Map Reduce – tf-idf

tf-idf is the approach of determine relevant documents by the count of words they contain. While this would emphasis common words like ‘the’, tf-idf takes for each word it’s ratio of the overall appearence in a set of documents – the inverse-doucment-frequence. Here I’ll try to give a simple MapReduce implemention. As a little quirk Avro will be used to model the representation of a document. We are going to need secondary sorting to reach an effective implementation.

tf-idf

tf-idf can be calculated with tfidf(t,d,D) = tf(t,d) * idf(t, D) where tf denotes the term frequency and idf the inverse frequency. tf can be calculated in different ways. It can be calculated using a boolean or logarithmic scaled frequency. Also a normalized form where you divide by the maximum of frequency found by any word in the documents is quite often used. Refer to the Wikipedia article linked in this post for further details. For simplicity in this example tf is simply the count of a term in a document denoted as tf(t,d) = f(t,d) .
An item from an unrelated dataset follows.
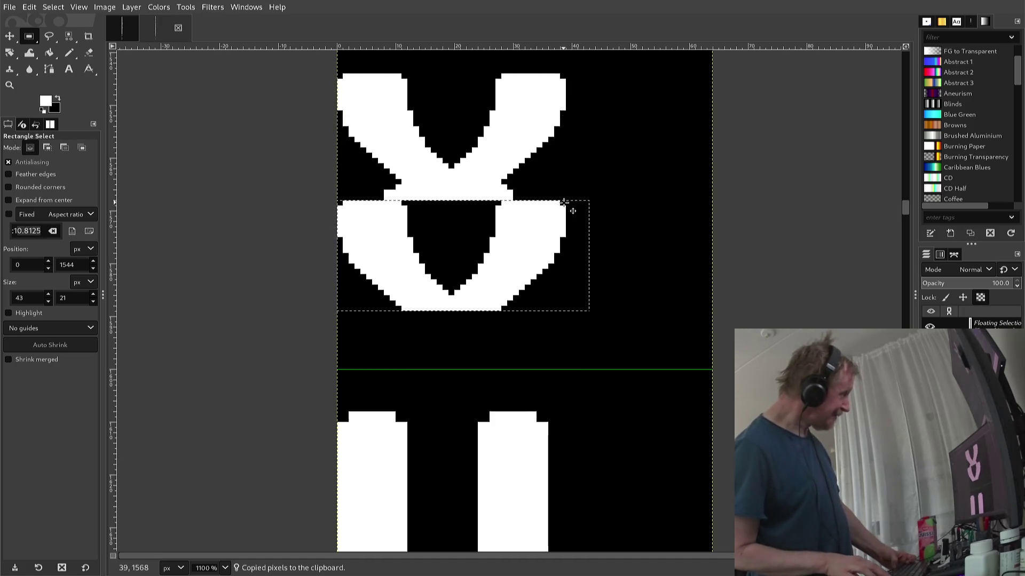
{"action": "key", "text": "Up"}
{"action": "key", "text": "Up"}
{"action": "key", "text": "Up"}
idf is the inverse document frequency of a term. For example if your corpus would consist of 3 documents with each of them containing the word ‘such‘ than the inverse document frequency would be 0, as it is calculated by log(N/|Dt|) N: Total number of documents |Dt|: number of documents containing t which would be in our case log(3/3) = 0. The inverse frequency therefor tends to filter out very frequency terms with little relevance.

A MapReduce Implementation

To implement tf-idf using MapReduce we will divide it into 2 steps. In a first step we are going to count the documents and in the next we will count the terms in each document and then calculate the tf-idf as with both we have enough information to do so. So the general JobConfig consists of two jobs countTotalDocuments and calculateTfIdf.

The input for your calculation will be a collection of documents modeled in Avro with the following simple schema:

{
"namespace": "de.microlution.mr.model",
"type":"record",
"name":"Document",
"fields":[
    {"name":"id","type":["string","null"],"columnName":"id","sqlType":"12"},
    {"name":"author","type":["string","null"],"columnName":"author","sqlType":"12"},
    {"name":"title","type":["string","null"],"columnName":"title","sqlType":"12"},
    {"name":"text","type":["string","null"],"columnName":"text","sqlType":"12"}
]}

From this input the tf-idf for terms in title and text will be calculated and writen into a text file.

To count the documents for our calculation we’ll use Hadoop Counters and read the result from our job runner. We only need a map phase and deactivate reducers for that purpose job.setNumReduceTasks(0); .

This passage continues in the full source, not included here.